Date: December 22, 1994
Source: Food and Drug Administration (FDA)

The Food and Drug Administration approved oral ganciclovir (Cytovene capsules) for treating CMV retinitis on December 22, 1994. The drug is marketed by Syntex Laboratories, Inc., Palo Alto, California. Intravenous ganciclovir (Cytovene-IV) has been approved for the treatment of CMV retinitis since June, 1989.

CMV retinitis can cause blindness in persons with advanced AIDS. The primary advantage of oral ganciclovir is that it negates the need for daily infusion of drug, which carries risk of serious infection. The newly-approved oral drug can be used for maintenance in some patients; however, intravenous administration is still necessary for initial therapy.
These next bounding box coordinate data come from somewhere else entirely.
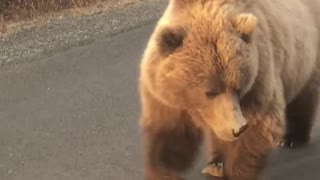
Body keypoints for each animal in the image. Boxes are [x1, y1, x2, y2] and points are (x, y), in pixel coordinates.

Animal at [138, 0, 320, 179]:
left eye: (238, 88)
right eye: (210, 92)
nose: (238, 128)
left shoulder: (259, 75)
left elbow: (258, 125)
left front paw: (234, 170)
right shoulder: (167, 98)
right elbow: (170, 135)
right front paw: (163, 171)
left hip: (304, 56)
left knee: (304, 96)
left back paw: (293, 138)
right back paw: (215, 163)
Ganciclovir capsules have been shown to be less effective than the intravenous form because of lower bioavailability. In clinical trials, the average time to disease progression was five to twelve days faster with the oral drug. Because the oral form is associated with risk of more rapid CMV progression, it should be used only in those patients for whom this risk is balanced by the benefit associated with avoiding daily intravenous infusions. Many of the side effects of intravenous ganciclovir are still present with the oral drug, including hematological toxicities; therefore blood tests are necessary with the oral as with the intravenous treatment.

Oral ganciclovir should be taken with food to maximize bioavailability.